Ensure the Microsoft Azure dataset and its data catalog stay in sync

Arrange for Splunk software to automatically update your data catalog whenever data is added to or removed from the Microsoft Azure dataset it represents.

Note: In the Controlled Availability release stage, Splunk products may have limitations on customer access, features, maturity, and regional availability. For additional information on Controlled Availability please contact your Splunk representative.

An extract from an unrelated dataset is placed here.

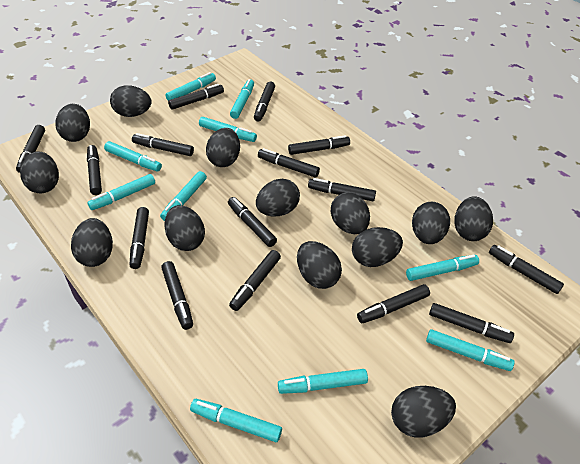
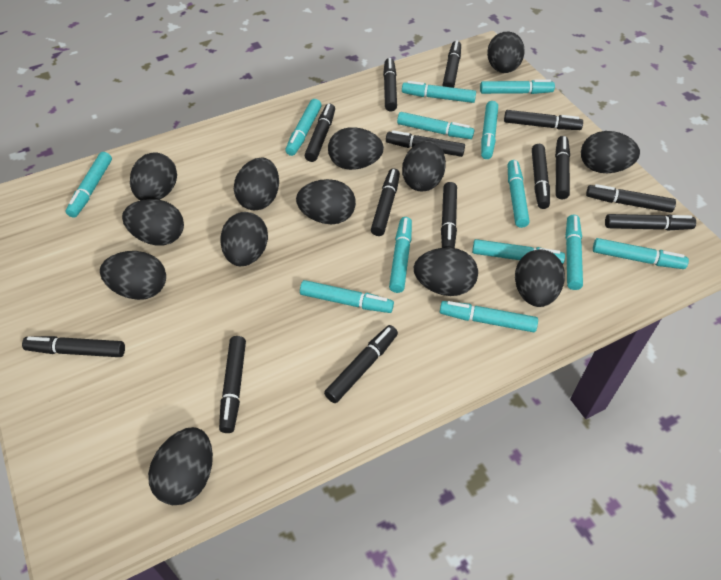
black marker: 15 -> 14
turquoise marker: 10 -> 13

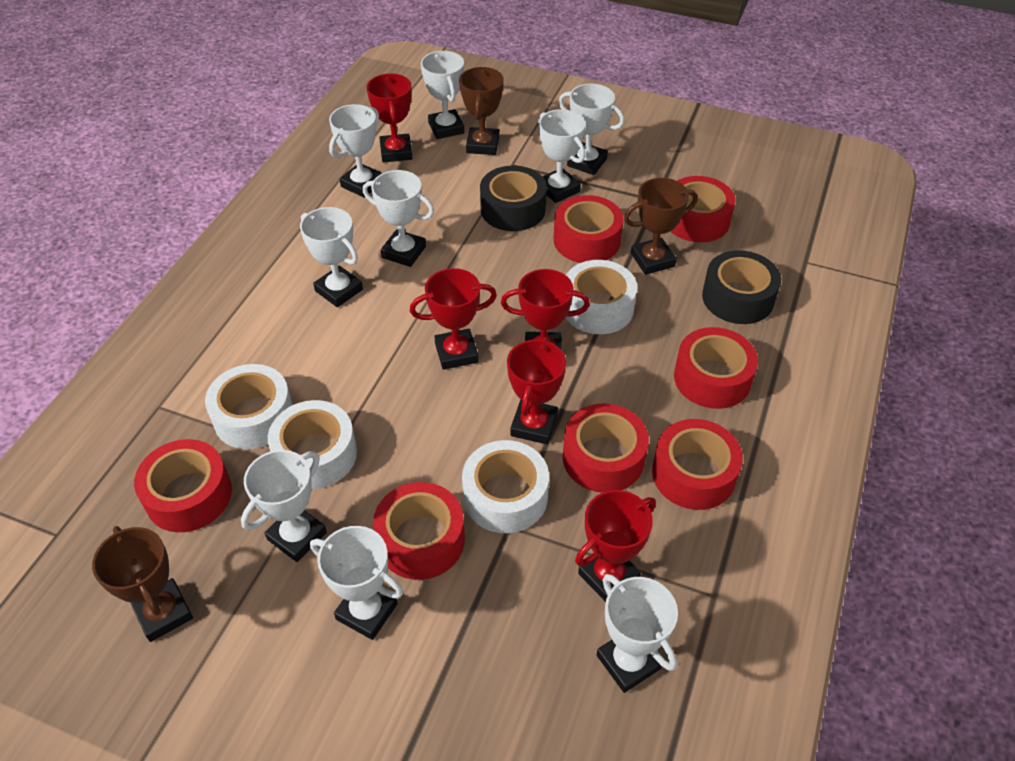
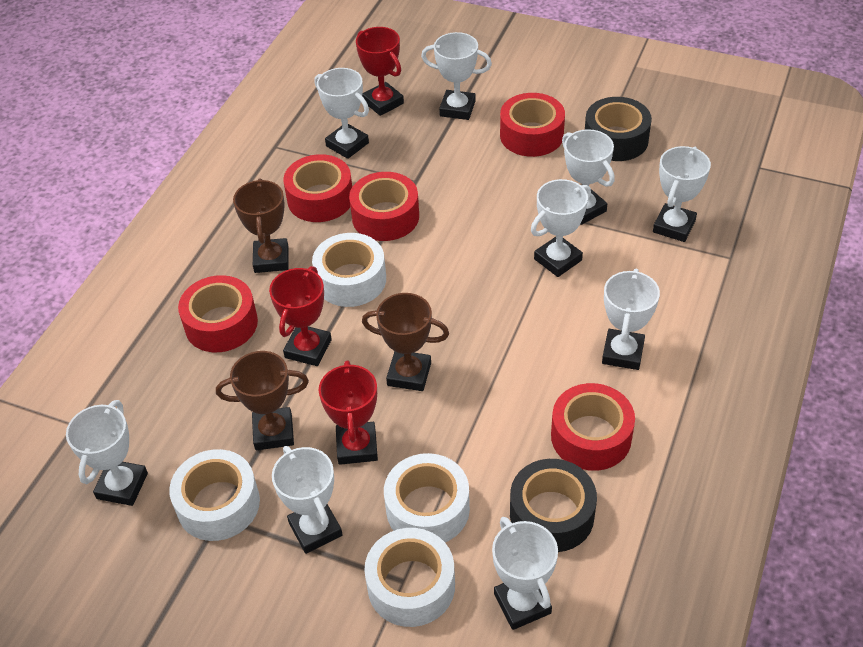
red tape: 7 -> 5
red trophy: 5 -> 3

Federated searches must run over a data catalog that represents the data you want to search in Microsoft Azure. When you create a dataset definition, Splunk software creates this data catalog for you. The data catalog is based on the contents of the Azure container URL that you indicate on the Define dataset page.

You can optionally arrange for Splunk software to automatically update this data catalog whenever data is added to or removed from the dataset that the catalog represents. Federated searches that use data catalogs that are out of sync with their Microsoft Azure datasets return incorrect results.

Note: If the contents of your Microsoft Azure dataset are static and you do not expect them to change, you do not need to arrange for the data catalog to keep in sync with future changes to the dataset. You can skip this topic and return to configuring your dataset. See Configure Microsoft Azure dataset details.

Prerequisites

  • You must have access to the Microsoft Azure Portal. Open the Portal in a separate browser tab throughout this process, so you can easily retrieve the Queue URL and paste it into the Configure dataset page for your Microsoft Azure dataset.
  • You must have an existing Azure storage account that is Storage V2/General Purpose V2, with locally redundant storage (LRS) redundancy.
  • You must have sufficient permissions to make changes to the Azure storage account and the resource group to which the storage account belongs. You must have a Storage Account Contributor role assignment on the storage account. You must have an Event Grid Contributor role assignment on the resource group.
  • You must have the name of the app registration that was created for the connection that your dataset is associated with. If you do not know the app registration name for the connection, follow these steps:
    1. Go to the Connections listing page in the Data Manager app and select the connection your dataset is using.
    2. Copy the Tenant ID for the connection.
    3. In another browser tab, open the Azure portal, and search on "app registrations" to get a link to the App registrations page.
    4. Put the Tenant ID for your connection in the filter to bring up the app registration for your connection. Make note of its name.

Tasks

To set up this automatic update capability for the Splunk-native data catalog that backs your Microsoft Azure dataset, you need to go to the Microsoft Azure Portal and perform the following tasks:

  1. Create an Azure Storage Queue to receive messages from downstream consumers. When you do this, get the queue URL for the Queue URL field on the Configure dataset page of your dataset definition.

  2. Create an Event Grid system topic that is scoped to the Azure storage account that contains the data you want to search.

  3. Create an event subscription for the Event Grid system topic. This subscription will forward blob lifecycle events (such as blobs created or blobs deleted) to the Storage Queue.

  4. Grant permission to the Event Grid to write to the storage queue.

  5. Grant a storage queue role to the app registration for the dataset, so it can read, write, and delete on queue messages.